I happened to be awake when the problem was released, so I wanted to try for a quick solution to get a high rank. I developed a fast solution in Javascript, then redid the problem in Elixir as more practice in the language.

I solved the first part in 10 minutes, earning me rank #839, and the second part in 16 minutes, earning me rank #512.

46,180 people solved Day 2, putting rank 512 as a respectable performance in the 98.89th percentile. However, leader board points were only given for the top 100 ranks.

I realized I probably don't have what it takes to be a competitive programmer, especially since I wasn't using preparation. From here out I would relax and not treat the programs as so much of a race.

Languages Solved In: Elixir, Javascript (ES6)

Part 1

Problem: Given a list of strings, find how many have 1.) a character repeated exactly 2 times, and 2.) a character repeated exactly 3 times. Multiply these together for the final answer.

Approach: Reduce each string to a "seen map", which has characters as keys and counts as values, then filter and count for values of 2/3, and multiply.

Part 2

Problem: Given a list of strings, find two that are only one character off. Then print what's in common between those.

Approach, Javascript: For each pair of strings, I did a simple index scan to count the differences. I simply incremented i, checked if string1[i] != string2[i], and stopped checking if there was more than one difference.

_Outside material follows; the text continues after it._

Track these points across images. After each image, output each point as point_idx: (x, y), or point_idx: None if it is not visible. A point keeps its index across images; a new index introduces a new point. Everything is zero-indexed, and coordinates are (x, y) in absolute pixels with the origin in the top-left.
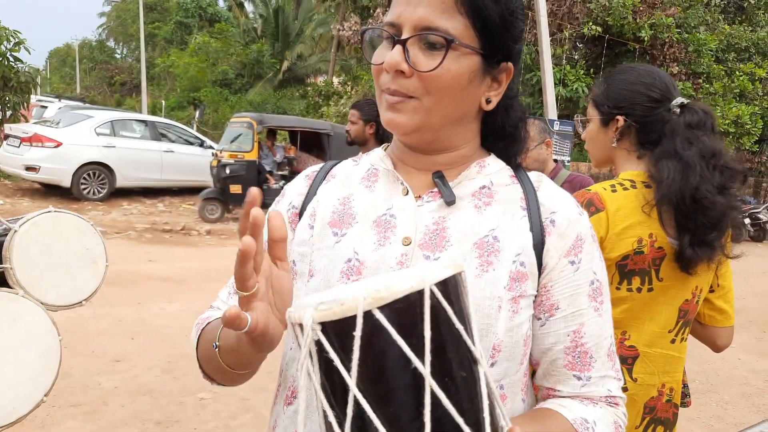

Approach, Elixir: Here I was able to use pattern matching and recursion to do a solution that fit more in line with functional programming.

  # Given two strings, are they off by only one character?
  # input: "hello", "hallo"
  # output: true
  def are_strings_one_char_off(x, y) do
    is_one_char_off(x |> String.graphemes, y |> String.graphemes)
  end

  defp is_one_char_off([x | xs], [y | ys]) do
    case x == y do
      true -> is_one_char_off(xs, ys)
      false -> xs == ys
    end
  end
  defp is_one_char_off([], _), do: false
  defp is_one_char_off(_, []), do: false

Drawbacks: Both approaches require each pair of strings to be checked, so it's not the most efficient runtime. Perhaps a hashing based solution would be better? Given the size of the input, it didn't matter much.